11.17.2008

week 9: the automotive life


In our defense, it's a very tight squeeze at the entrance to the sous-sol parking: a narrow passageway that bends a sharp 90 degrees, on a steep incline. That may not justify the three separate incidents on two rental cars of scraping the cars' sides against the walls; nor the dozen times we've allowed trunk doors to slam against the ceiling.

On the other hand, the damages could've been much worse; the driving here is treacherous. I'm not saying it's like Rome, where it's hard to believe that the whole city isn't lying around on the cobblestones, bleeding. The traffic here is not anarchic; it's orderly, and calm. When stoplights turn yellow, drivers come to a controlled halt; people don't engage in high-speed car-to-Vespa conversations; there's no yelling. The hazards here are not driver-borne. Our challenges are created by the topography, the architecture, the climate. There are an awful lot of close-quarter turns circumscribed by walls--stone walls rising from narrow streets with absolutely no shoulders, sidewalks, or anything to separate the horizontal driving plane from the vertical crashing/scraping/sideview-mirror-wrenching planes. There are "streets" the width of modest alleys; some of these passages are two-way. There are medieval walls whose narrow arches one must drive through (such as the one in this picture, which we drive through every day); there are mountain switchbacks, right in the middle of the city. There are hills and gorges and pea-soup-dense fog; on most days, there's precipitation; when the sun is out, it hangs low in the sky, blinding. 

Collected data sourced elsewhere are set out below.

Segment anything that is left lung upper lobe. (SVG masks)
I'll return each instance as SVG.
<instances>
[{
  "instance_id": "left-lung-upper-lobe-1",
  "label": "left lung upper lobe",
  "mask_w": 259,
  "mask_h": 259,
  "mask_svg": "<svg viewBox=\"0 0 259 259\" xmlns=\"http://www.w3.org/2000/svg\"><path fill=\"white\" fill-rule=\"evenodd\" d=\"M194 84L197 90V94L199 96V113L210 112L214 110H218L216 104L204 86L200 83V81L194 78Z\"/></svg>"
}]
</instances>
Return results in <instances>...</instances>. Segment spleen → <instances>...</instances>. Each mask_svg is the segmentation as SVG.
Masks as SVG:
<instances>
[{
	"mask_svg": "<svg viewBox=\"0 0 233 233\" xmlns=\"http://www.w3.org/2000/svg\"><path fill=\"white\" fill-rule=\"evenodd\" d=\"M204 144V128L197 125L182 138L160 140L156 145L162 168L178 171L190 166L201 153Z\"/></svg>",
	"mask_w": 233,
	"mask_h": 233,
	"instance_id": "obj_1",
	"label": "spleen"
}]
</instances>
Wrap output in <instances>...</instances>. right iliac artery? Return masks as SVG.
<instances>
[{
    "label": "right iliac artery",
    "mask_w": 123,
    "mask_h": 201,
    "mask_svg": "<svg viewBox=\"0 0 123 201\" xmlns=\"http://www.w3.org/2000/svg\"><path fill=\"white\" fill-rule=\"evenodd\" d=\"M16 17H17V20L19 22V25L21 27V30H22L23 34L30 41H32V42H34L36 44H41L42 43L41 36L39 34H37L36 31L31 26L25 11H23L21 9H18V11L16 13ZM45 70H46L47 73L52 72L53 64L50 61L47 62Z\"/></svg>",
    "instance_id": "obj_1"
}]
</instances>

Plus, to be honest, neither Madeline nor I understand what most of the traffic signs mean. And there's a wigged-out law called Priority Right, which Madeline has point-blank refused to entertain. (It may come as a surprise to you--it certainly came as a surprise to me--that there are two distinct madwoman qualities to my wife's driving: 1, she's inexplicably eager to ignore traffic laws; and 2, she engages in tactics that I can only fairly describe as evasive maneuvers.) Priority Right means you have to yield at intersections to any vehicle approaching from the right--i.e., you yield to traffic that's aimed at a side-impact collision with the passenger. Priority Right's role is amplified by the general absence of traffic lights: on the eight-minute drive from our apartment in the heart of centre to the boys' school, we don't encounter a single light. So there are a lot of judgment-call intersections. Which makes it fun sitting over there on the right, at semi-blind intersections in the fog.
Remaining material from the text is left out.